Blending sensuality, wisdom, and wry wit to create a truly unique love story, The Rock Orchard is about the strength of community, the might of God, and the ultimate power of extraordinary women.
PUBLISHERS WEEKLY
The legendary Belle family women of Leaper's Fork, Tenn., sparkle to life in this fine debut novel by the author of the popular syndicated humor column "Off the Wall." In 1920, tough-minded 23-year-old Charlotte Belle comes to raise her dead sister's bastard child and names her Angela. At 17, Angela, a free-spirited girl with an open heart and the same snappy independence as her aunt, captures the affections of Adam Montgomery, the new doctor in town, on the day he helps her give birth in his back garden.
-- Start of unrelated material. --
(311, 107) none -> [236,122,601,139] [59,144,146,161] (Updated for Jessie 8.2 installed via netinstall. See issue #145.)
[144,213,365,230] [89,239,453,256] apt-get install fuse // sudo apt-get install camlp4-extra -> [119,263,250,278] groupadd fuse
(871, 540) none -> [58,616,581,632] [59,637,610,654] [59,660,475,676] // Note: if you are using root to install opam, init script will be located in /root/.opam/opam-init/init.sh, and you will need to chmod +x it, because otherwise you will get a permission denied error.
Adam's fianc e, Lydia Jackson, is a cold-hearted Boston-bred snob who takes an instant dislike to vivacious Angela. While ably capturing the insouciant charm of the saucy Belle women and the men they bewitch, Wall loses points for giving short shrift to two major elements introduced late in the story: Adam and Lydia's blueblood Bostonian crowd, who make a too-brief appearance at a winter estate on sultry Banyan Island, and the Rev. Thomas Lyle, who appears out of left field to become the sole contender for Charlotte Belle's heart. Wall's light-as-a-feather prose and winning characters carry the novel, but more work on plot and structure would improve her next effort.